ARTnewsletter Archive

Demand Rises for Sugimoto’s Conceptual Photographs

Two traveling exhibits of photographs by Hiroshi Sugimoto—best known for his black-and-white photographic seascapes and architectural forms—are further boosting already robust prices and interest in the artist’s work.

NEW YORK—Two traveling exhibits of photographs by Hiroshi Sugimoto— best known for his black-and-white photographic seascapes and architectural forms—are further boosting already robust prices and interest in the artist’s work.

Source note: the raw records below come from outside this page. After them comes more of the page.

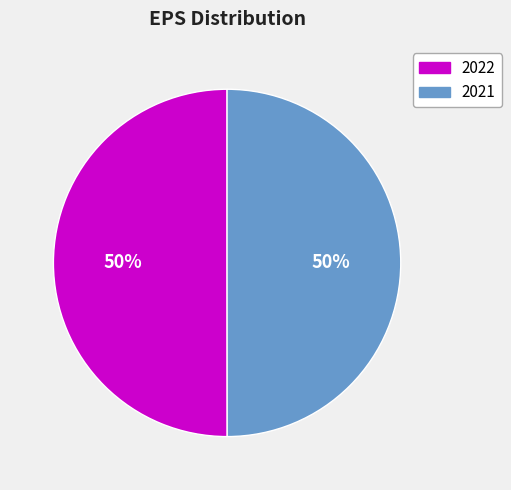

What percentage is the 2022 slice, to the nearest percent?

50%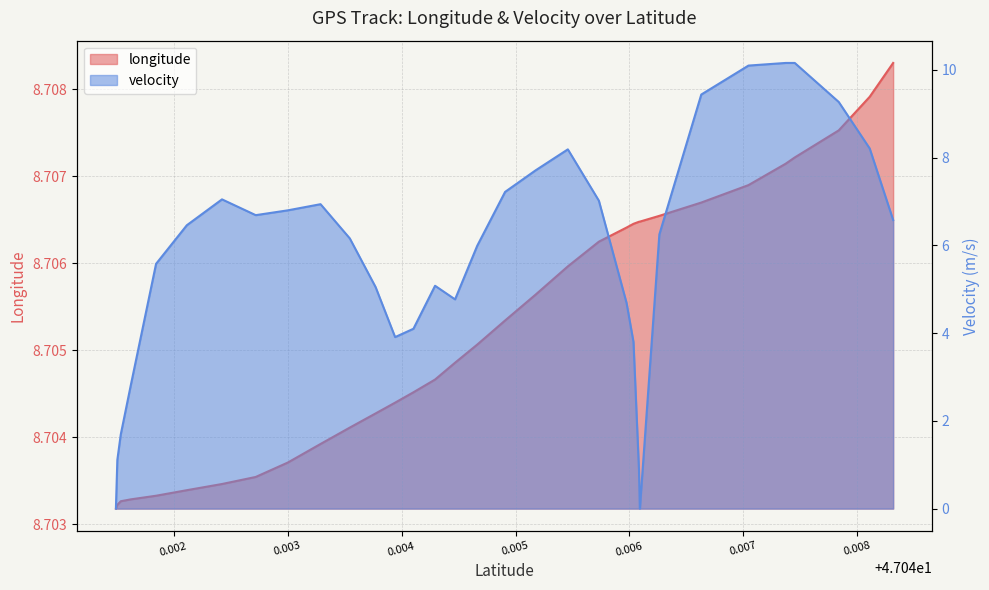

What is the sum of the velocity values at 47.0435461 and 47.0459741?

10.9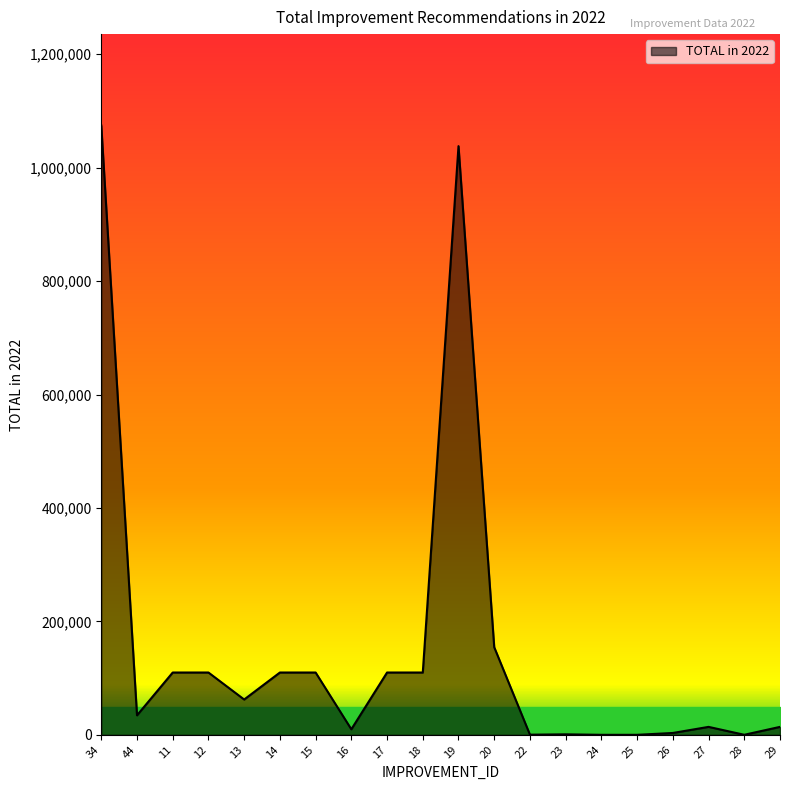

How many lines are shown in the chart?

1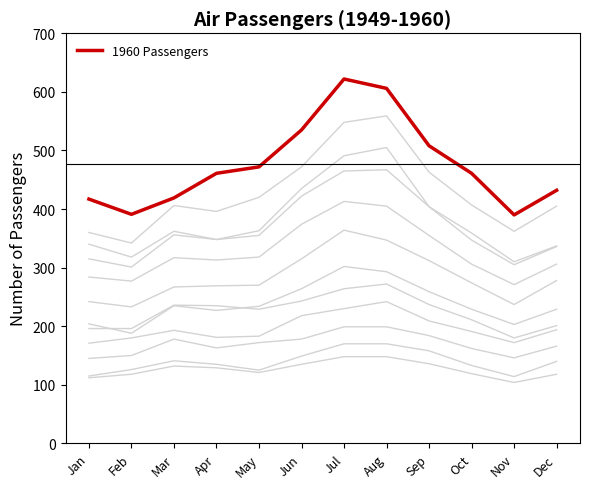

Rank the categories by value from highest to lowest.

Jul, Aug, Jun, Sep, May, Apr, Oct, Dec, Mar, Jan, Feb, Nov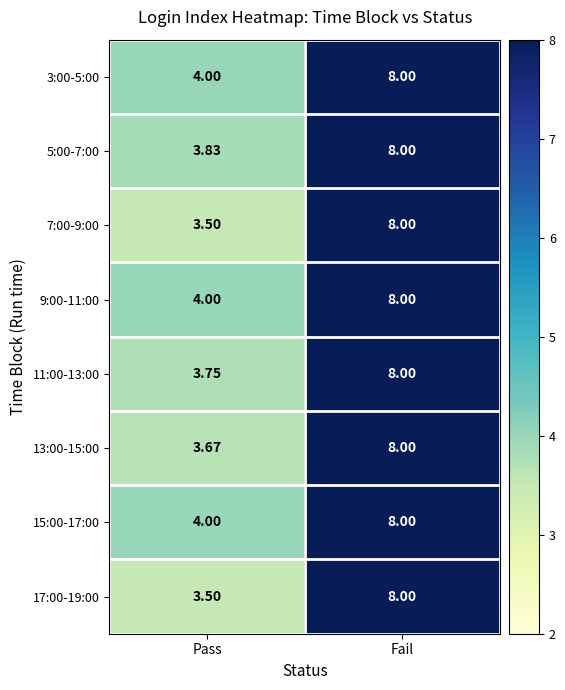

List the labels in order of 3:00-5:00 value, largest first.

Fail, Pass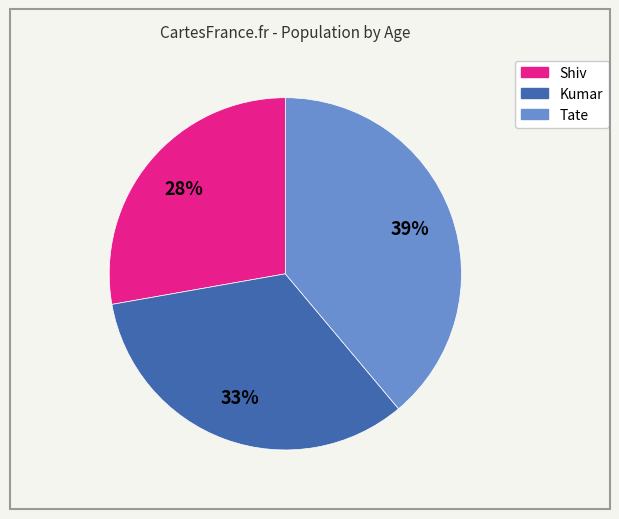

Does Tate represent more than half of the total?

No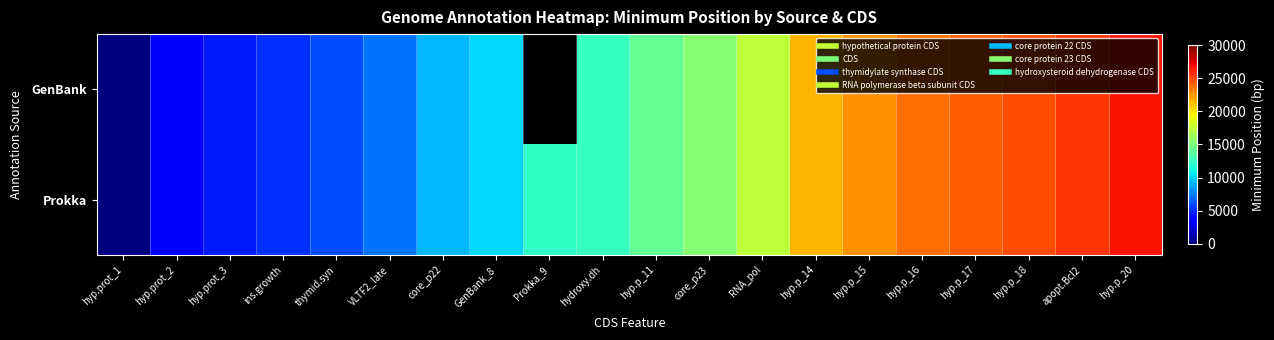

At thymid.syn, list the series in order from smallest to largest.

GenBank, Prokka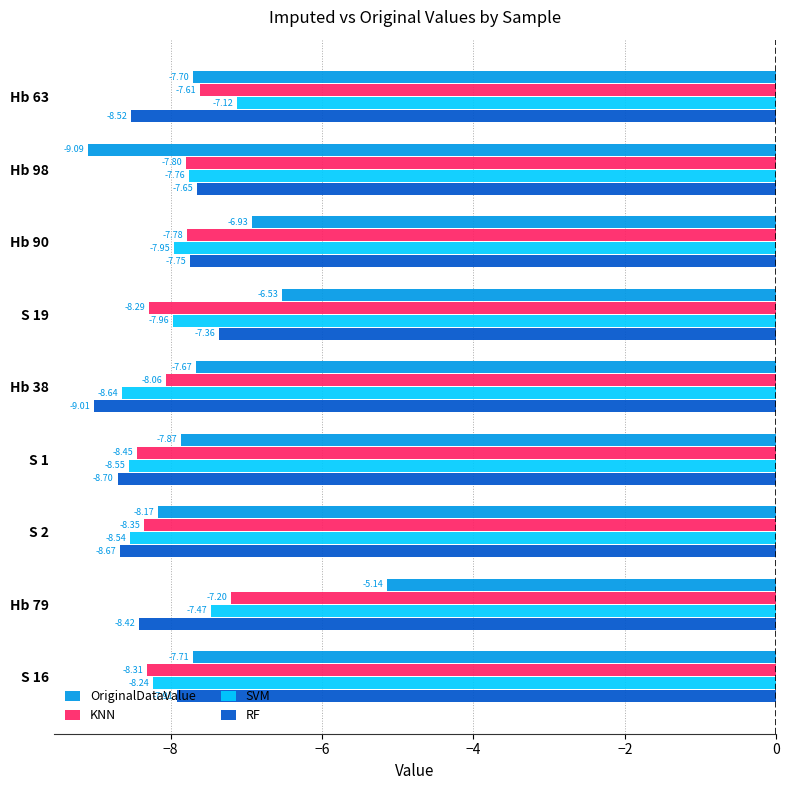

Is the value of KNN at Hb 38 greater than the value of RF at S 19?

No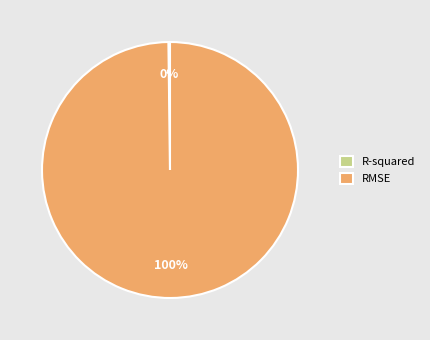

Which category accounts for the majority?

RMSE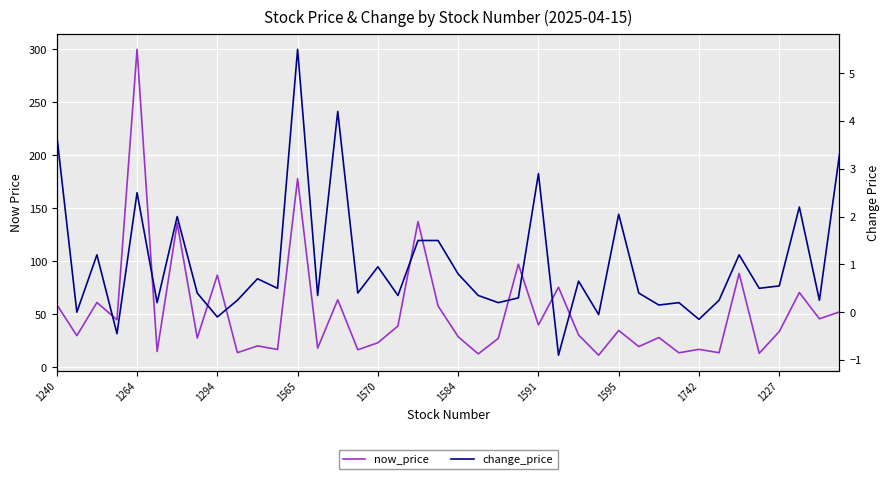

The change_price series shows 1.0 at 1240. True or false?

False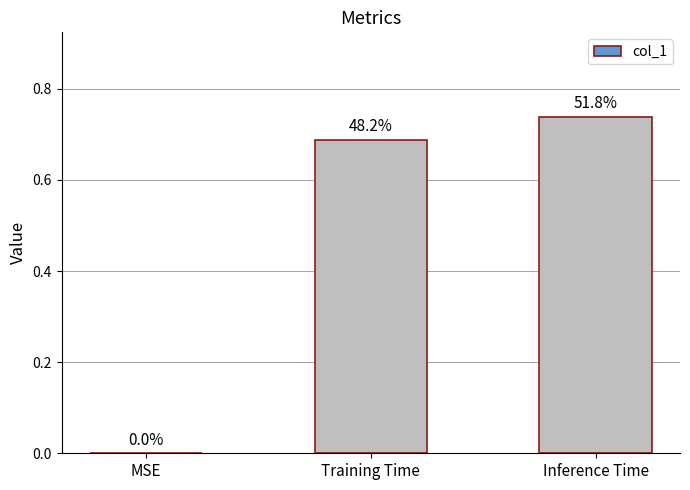

True or false: the data shows 0.7 at Inference Time.

True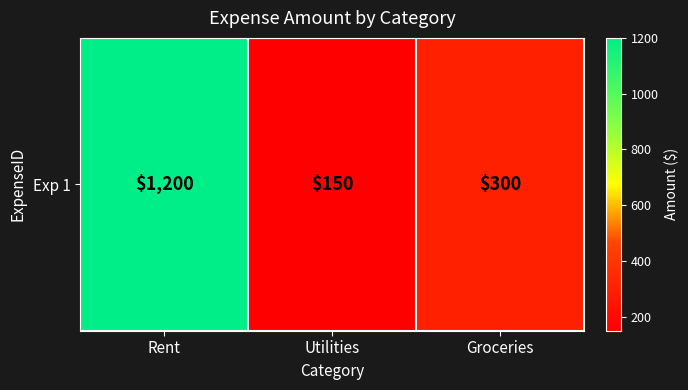

True or false: the data shows 169 at Groceries.

False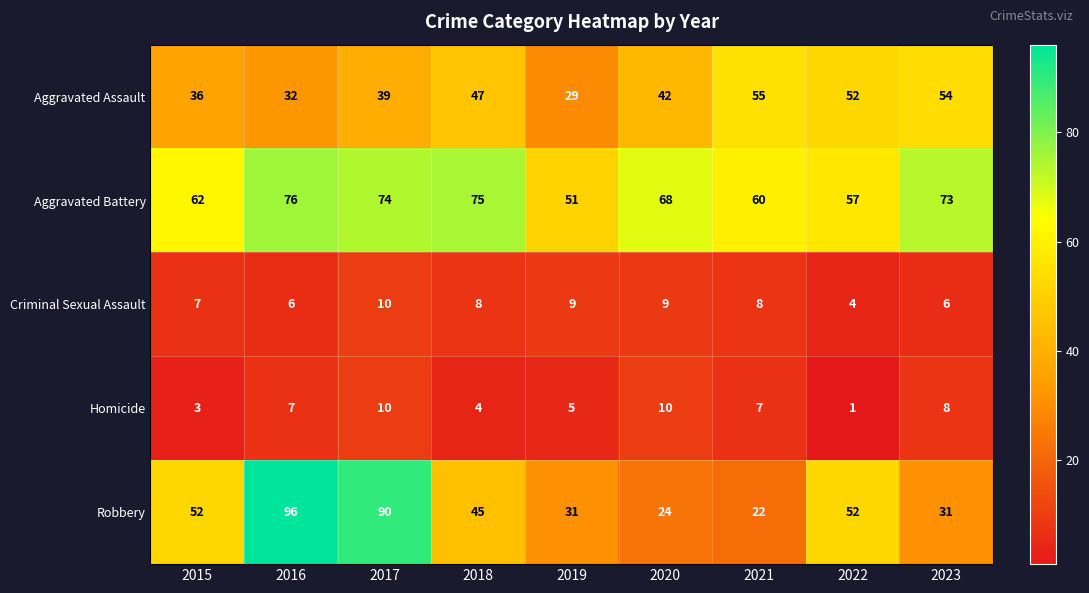

What is the sum of the Aggravated Battery values at 2016 and 2023?

149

The first show, organized by the Japan Society, New York, and the Freer Gallery of Art, Washington, D.C., and entitled “Hiroshi Sugimoto: History of History,” is currently on view through Feb. 19, 2006, at the Japan Society. The second, a retrospective called “Hiroshi Sugimoto: End of Time,” is now on display at the Mori Art Museum, Tokyo, and will open at the Hirshhorn Museum and Sculpture Garden, Washington, D.C., next Feb. 16.

Sugimoto’s show of recent black-and-white photographs of industrial-age buildings and machines, entitled “Conceptual Form,” at New York’s Sonnabend Gallery last spring (April 30-June 25) resulted in “very good” sales, reports gallery director Antonio Homem.

Eighteen new works, each printed in editions of five in the large size of 71-by-60 inches (framed), were priced at $80,000 apiece. Sugimoto also prints photographs sized 28-by-33 inches (framed), again in editions of five, which sell for $15,000 each. When Sonnabend began representing the artist in the late 1980s, smaller-size photos were each priced around $250, Homem notes.

The photographs shown at Sonnabend were also exhibited simultaneously in London at the Gagosian Gallery, marking the first time Sugimoto had ever exhibited with Gagosian and resulting in strong sales there as well, a gallery spokesman says. The artist has long been represented by Sonnabend and Tokyo’s Koyanagi Gallery.

Sugimoto was born in Tokyo in 1948 but has lived in the U.S. since 1974; he presently resides in New York City. His work has been displayed widely over the last 20 years—in solo exhibitions at the Metropolitan Museum of Art, New York; La Caixa, Madrid; the Bielefeld Museum, Bielefeld, Germany; the Kitakyushu Project Gallery, Kitakyushu, Japan; the Moderna Museet, Stockholm; and the Deutsche Guggenheim, Berlin, among others.

Richard Levy, a gallery owner in Albuquerque, N.Mex., who has handled work by the artist on the secondary market, told ARTnewsletter that collector interest has been strongest for the seascapes and images of old theaters. He observes that collectors of Sugimoto “are not just collectors of photography, who tend to be somewhat conservative, but of contemporary art in general.” Sugimoto’s work, he adds, appeals to buyers of conceptual and minimal art.

The secondary market for Sugimoto’s work has been active. The highest public-sale price to date is $209,100, for the 1996 print Sea of Japan, Rebun Island, which was sold at Christie’s last November, more than doubling the house’s $80,000 high estimate.